Document excerpt START

Seven bonus clips from the Festival archives (7:32) are available to peruse, and they are all entertaining. "How to Be a Real Man" might be the best, as it melodramatically depicts a man choosing God over popular music, but "Harassment Comedy"'s awful, offensive joke examples are a close second. You also get the heavy-handed religious message of "Courtship vs. Dating", a strange dog-starring soap opera, the educational "How to Raise a Street-Smart Kid", a dandy illustration of "More Trick and Fancy Roping", and "More Rock Vocals", which will teach you how to hold that high note your Stryper cover band needs.

Wrapping up the content is an amusing 2:18 interview with Greg Thompson, star of "At Home with English", the ESL videos with questionable vocabulary and grammar choices.

Each disc also features a 2:01 trailer for Joe and Nick's documentary Dirty Country.

Document excerpt END
Given information START

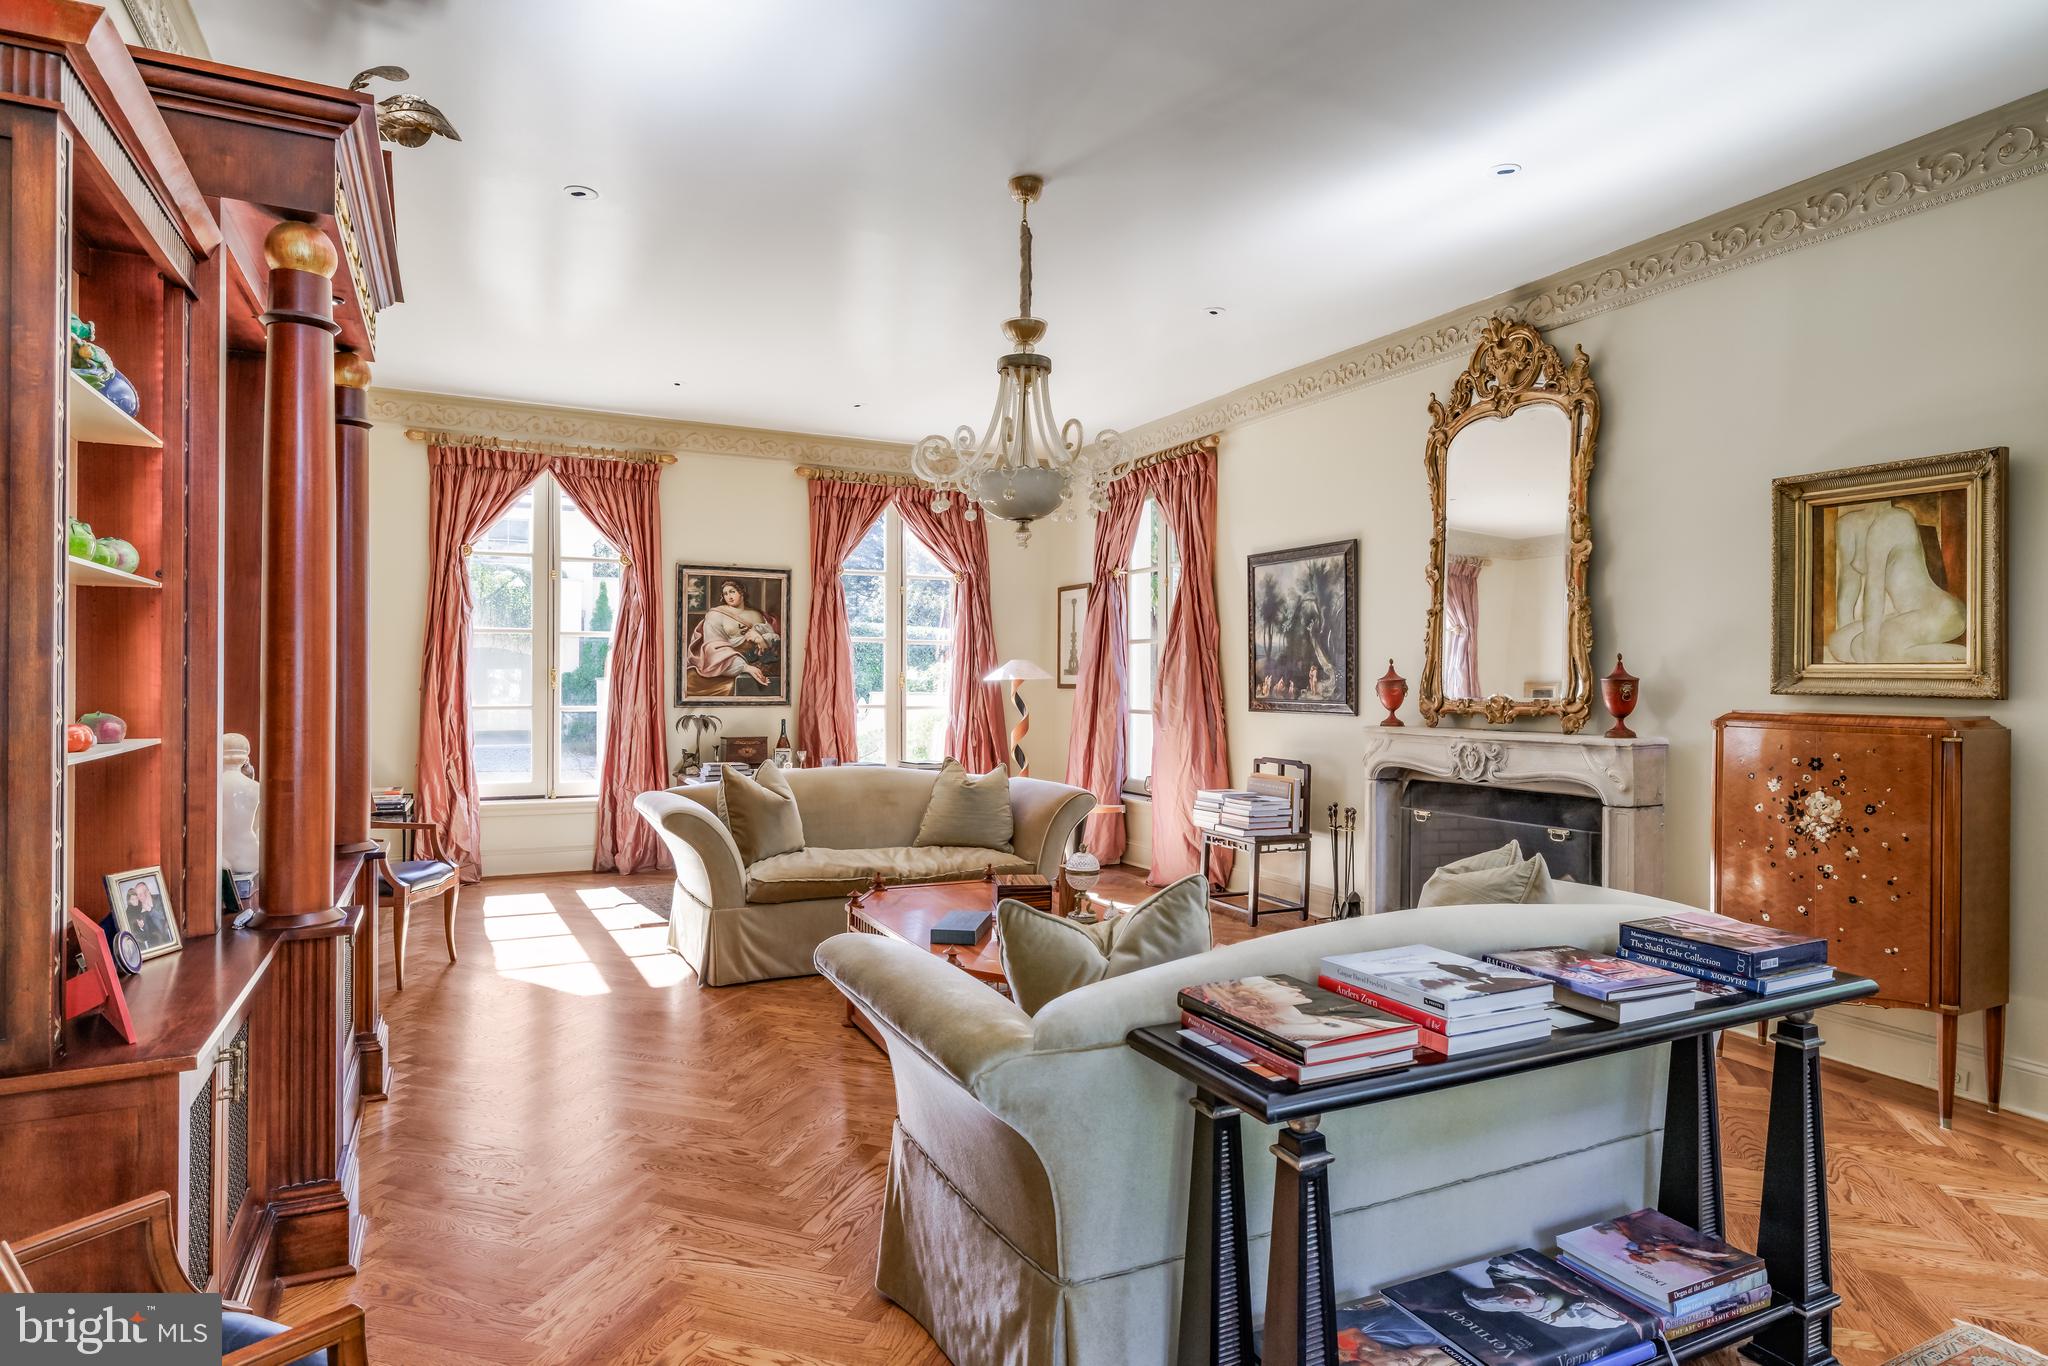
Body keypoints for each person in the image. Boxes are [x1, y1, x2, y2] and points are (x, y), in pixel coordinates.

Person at [1825, 502, 1967, 664]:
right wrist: (1854, 642)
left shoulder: (1896, 519)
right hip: (1904, 615)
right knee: (1838, 644)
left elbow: (1874, 588)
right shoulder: (1848, 524)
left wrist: (1869, 651)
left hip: (1941, 612)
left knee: (1870, 648)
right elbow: (1848, 585)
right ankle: (1906, 651)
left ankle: (1964, 656)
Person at [1462, 1255, 1630, 1332]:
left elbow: (1509, 1258)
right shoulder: (1552, 1317)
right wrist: (1591, 1302)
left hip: (1582, 1260)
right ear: (1513, 1310)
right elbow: (1617, 1321)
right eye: (1515, 1304)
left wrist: (1546, 1275)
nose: (1519, 1299)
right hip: (1615, 1287)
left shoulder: (1500, 1276)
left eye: (1508, 1292)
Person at [688, 578, 780, 692]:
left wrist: (760, 640)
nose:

Given information END

* _Actions to take_:
[a] Transcribe the bonus-features review word for word, everything from "Seven bonus clips" down to "cover band needs.".
[b] Using the bonus-features review, decide whether each statement agrees with it, answering yes or no and quoting the words that settle it.
(i) There are seven bonus clips from the Festival archives.
(ii) The interview with Greg Thompson runs 2:18.
(iii) Each disc has a trailer for a documentary called Dirty City.
[c] Answer these from the bonus-features review:
(i) Which clip shows a man choosing God over popular music?
(ii) What videos does Greg Thompson star in?
(iii) How long is the trailer on each disc?

* _Results for the exercise_:
[a]
Seven bonus clips from the Festival archives (7:32) are available to peruse, and they are all entertaining. "How to Be a Real Man" might be the best, as it melodramatically depicts a man choosing God over popular music, but "Harassment Comedy"'s awful, offensive joke examples are a close second. You also get the heavy-handed religious message of "Courtship vs. Dating", a strange dog-starring soap opera, the educational "How to Raise a Street-Smart Kid", a dandy illustration of "More Trick and Fancy Roping", and "More Rock Vocals", which will teach you how to hold that high note your Stryper cover band needs.

[b]
(i) Yes: "Seven bonus clips from the Festival archives (7:32)"
(ii) Yes: "an amusing 2:18 interview with Greg Thompson"
(iii) No: "a 2:01 trailer for Joe and Nick's documentary Dirty Country"

[c]
(i) "How to Be a Real Man"
(ii) "At Home with English"
(iii) 2:01